Publicité Mondial-2026 : les États-Unis dominent l’Australie (2-0) et filent en seizièmes de finale. Malgré l’absence de leur star Christian Pulisic, les États-Unis ont validé leur qualification pour les seizièmes de finale de la Coupe du monde 2026 en battant l’Australie (2-0) au Lumen Field de Seattle. Portée par un excellent début de match, la sélection américaine a ensuite su faire le dos rond face au réveil des Socceroos en seconde période.
Un premier acte parfaitement maîtrisé
Dans l’écrin du Lumen Field de Seattle, le choc au sommet du groupe D a tenu toutes ses promesses, au moins dans l’intensité. Privés de leur star Christian Pulisic, forfait de dernière minute en raison d’une blessure au mollet, les États-Unis de Mauricio Pochettino ont composté leur billet pour les seizièmes de finale en disposant des Socceroos (2-0). Une qualification précieuse qui s’est dessinée lors d’un premier acte parfaitement maîtrisé, avant une seconde période plus compliquée pour les Américains.
Le rouleau compresseur américain en première période
Pourtant, l’Australie a allumé la première mèche dès la 40e seconde par Mohamed Touré, mais la réplique de la Team USA ne s’est pas fait attendre. Portés par un pressing asphyxiant, les Américains ont dicté le tempo et ouvert le score sur un exploit individuel. Lancé sur l’aile gauche, l’attaquant monégasque Folarin Balogun a déséquilibré l’arrière-garde adverse par sa vitesse avant de centrer fort, poussant le malheureux Cameron Burgess au but contre-son-camp (1-0, 11').
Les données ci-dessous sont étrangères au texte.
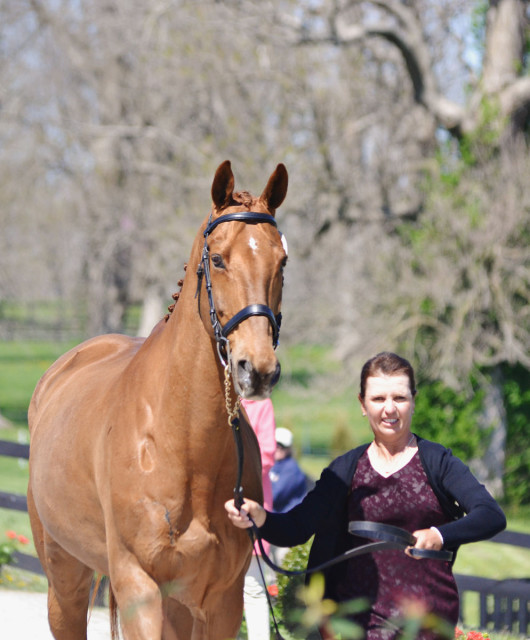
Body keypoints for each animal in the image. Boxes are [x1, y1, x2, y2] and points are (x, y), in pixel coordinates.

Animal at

Souverains au milieu de terrain, les locaux ont logiquement accentué leur avance juste avant la pause. À la suite d’un coup franc excentré, Alex Freeman a profité d’un ballon contré pour s’élever au second poteau et catapulter le cuir de la tête. D’abord refusé, le break a finalement été validé après l’intervention de la VAR (2-0, 45’).
Le sursaut des Socceroos
Au retour des vestiaires, le scénario s’est radicalement inversé, avec un gros coup de fatigue des Américains, nettement moins offensifs. Le triple changement tactique opéré par Tony Popovic, avec l’entrée du dynamiteur Nestory Irankunda, a transfiguré l’Australie. Beaucoup plus mordants dans les duels, les Australiens ont fait trembler Seattle sur des tentatives de Volpato (62’) puis de Metcalfe (65’). En souffrance et acculée en fin de rencontre, la défense américaine a plié sans jamais rompre, faisant front dans une atmosphère de plus en plus électrique.
Forts de ce deuxième succès, les États-Unis rejoignent le Mexique dans la phase à élimination directe de leur Coupe du monde.